**Consigne écrite 1:** Dans la liste, recopiez à l'identique la portion qui s'ouvre sur la ligne contenant "class: Lecanoromycetes" et se ferme sur la ligne contenant "common name: Round-leaved wintergreen", ces deux lignes incluses.

**Extrait:**
Mais, si leur appel, lancé par Marcel Martinet, est signé par des hommes de gauche (dont une partie non négligeable sont des pacifistes intégraux), comme Alain, Félicien Challaye, Paul Rivet, Jean Giono, Georges Pioch, Victor Marguerite, Jules Romains, Pierre Monatte, Maurice Dommanget, Paul Desjardins, Maurice Wullens, Jacques Prévert ou Georges Boris, le directeur de La Lumière, le comité va surtout être constitué de Trotskistes. Et, en dehors du surréaliste André Breton, peu d’intellectuels très connus y participent finalement.

On retrouve aussi des articles réfutant les procès dans la presse liée aux signataires de l’appel, comme dans le cahier de la revue littéraire pacifiste Les Humbles, dirigée par Maurice Wullens, ou de manière plus modérée, dans La Lumière, qui, en 1931, avait déjà dénoncé la « comédie judiciaire » du procès industriel. Ce journal dénonce aussi le syllogisme qui fait des opposants à Staline des ennemis de l’URSS et donc des fascistes (« Trotski = Gestapo » titre ainsi un article de L'Humanité du 28 août 1936). En effet cela touche aussi ceux qui, en France, osent condamner les procès.

Toujours à l’extrême gauche, outre de petits groupuscules comme ceux de la Gauche révolutionnaire (Daniel Guérin), de la Révolution prolétarienne (Maurice Chambelland), des Jeunesses socialistes révolutionnaires (Fred Zeller), les anarchistes font aussi partie de ceux qui tentent d’établir la vérité (près de 60 occurrences dans Le Libertaire entre 1936 et 1939), évoquant même la terreur de masse, soient les « rafles monstres pratiquées à travers tout le territoire soviétique » dès le 2 octobre 1936. Ils publient également les protestations de Boris Souvarine, convaincu de l'innocence des accusés, qui a été mis en cause le 19 août au procès de Zinoviev.

**Données fournies:**
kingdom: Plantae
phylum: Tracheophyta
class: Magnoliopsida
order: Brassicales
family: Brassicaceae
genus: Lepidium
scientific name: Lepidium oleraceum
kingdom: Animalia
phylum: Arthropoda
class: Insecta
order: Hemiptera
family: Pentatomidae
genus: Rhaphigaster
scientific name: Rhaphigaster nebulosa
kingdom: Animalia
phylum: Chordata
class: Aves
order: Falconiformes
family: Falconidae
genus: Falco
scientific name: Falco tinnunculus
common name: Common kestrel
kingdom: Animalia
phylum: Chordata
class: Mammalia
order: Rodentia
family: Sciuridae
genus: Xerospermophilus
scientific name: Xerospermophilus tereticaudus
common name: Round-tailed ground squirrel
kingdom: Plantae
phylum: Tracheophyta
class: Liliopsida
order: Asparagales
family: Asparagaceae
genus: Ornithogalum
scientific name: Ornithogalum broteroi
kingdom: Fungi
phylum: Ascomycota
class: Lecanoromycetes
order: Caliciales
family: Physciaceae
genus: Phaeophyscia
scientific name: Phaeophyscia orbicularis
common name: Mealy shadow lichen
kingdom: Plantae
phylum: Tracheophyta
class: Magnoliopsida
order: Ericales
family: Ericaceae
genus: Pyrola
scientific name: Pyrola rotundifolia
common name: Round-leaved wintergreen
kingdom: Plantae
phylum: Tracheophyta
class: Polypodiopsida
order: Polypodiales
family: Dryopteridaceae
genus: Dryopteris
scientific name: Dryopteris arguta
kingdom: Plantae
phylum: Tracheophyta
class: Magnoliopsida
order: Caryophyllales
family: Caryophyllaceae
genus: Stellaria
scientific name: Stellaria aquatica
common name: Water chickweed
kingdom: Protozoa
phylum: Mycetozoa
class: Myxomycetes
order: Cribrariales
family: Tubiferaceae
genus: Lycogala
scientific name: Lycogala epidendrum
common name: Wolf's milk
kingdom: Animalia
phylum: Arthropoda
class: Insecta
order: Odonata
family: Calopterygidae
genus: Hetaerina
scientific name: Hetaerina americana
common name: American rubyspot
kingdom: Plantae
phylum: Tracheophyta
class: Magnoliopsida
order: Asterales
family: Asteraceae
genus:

**Consigne écrite 2:** Poursuivez l'extrait sur la gauche française face aux procès de Staline, en reprenant juste après sa dernière phrase.

**Réponse finale 1:**
class: Lecanoromycetes
order: Caliciales
family: Physciaceae
genus: Phaeophyscia
scientific name: Phaeophyscia orbicularis
common name: Mealy shadow lichen
kingdom: Plantae
phylum: Tracheophyta
class: Magnoliopsida
order: Ericales
family: Ericaceae
genus: Pyrola
scientific name: Pyrola rotundifolia
common name: Round-leaved wintergreen

**Réponse finale 2:**
Dans Le Libertaire du 11 septembre 1936, Souvarine dénonce la responsabilité de la Guépéou dans l’assassinat de Kirov, en craignant sans se tromper de « nouveaux aveux et de nouveaux massacres ». Les anars eux-mêmes sont bien conscients que Staline est en train d’exterminer « la génération d’octobre ». Même s’ils ne soupçonnent pas encore la torture qui a poussé aux aveux, préférant croire que les accusés se sont mis à plat ventre en pensant ainsi être graciés, ils réfutent les « arguments exotiques » essentialistes trouvés dans une partie de la presse (« l’âme russe », le caractère « barbare et asiatique »), pour préférer une explication plus globale sur le régime installé en 1917 :

« En réalité ce qui se passe en Russie n’est que l’aboutissement logique d’un régime absolutiste qui règne dans tous les domaines de la vie sociale.

Ce régime vous opprime partout où vous êtes, à l’usine comme au bureau, à la mine comme aux champs, à l’université comme à l’école primaire, à l’extrême sud comme à l’extrême nord. Si vous voulez exister d'une façon quelconque, travailler et vivre, vous devez toujours être d’accord avec ce que vous ordonne la clique au pouvoir aujourd’hui. Avoir une opinion à soi est criminel en Russie et si vous ne voulez pas aller en prison ou dans les camps de concentration, vous essayez de vous taire, si possible.

Quand vous ne pouvez pas vous taire, vous exprimez l'opinion officielle que ce soit au sujet de la construction du socialisme dans un seul pays, ou à propos du stakhanovisme, ou de la défense de la ‘patrie’, etc. Votre opinion à vous, vous n’osez la dire même entre les membres de votre famille ; la morale stalinienne ordonne aux enfants de dénoncer leurs parents et vice-versa.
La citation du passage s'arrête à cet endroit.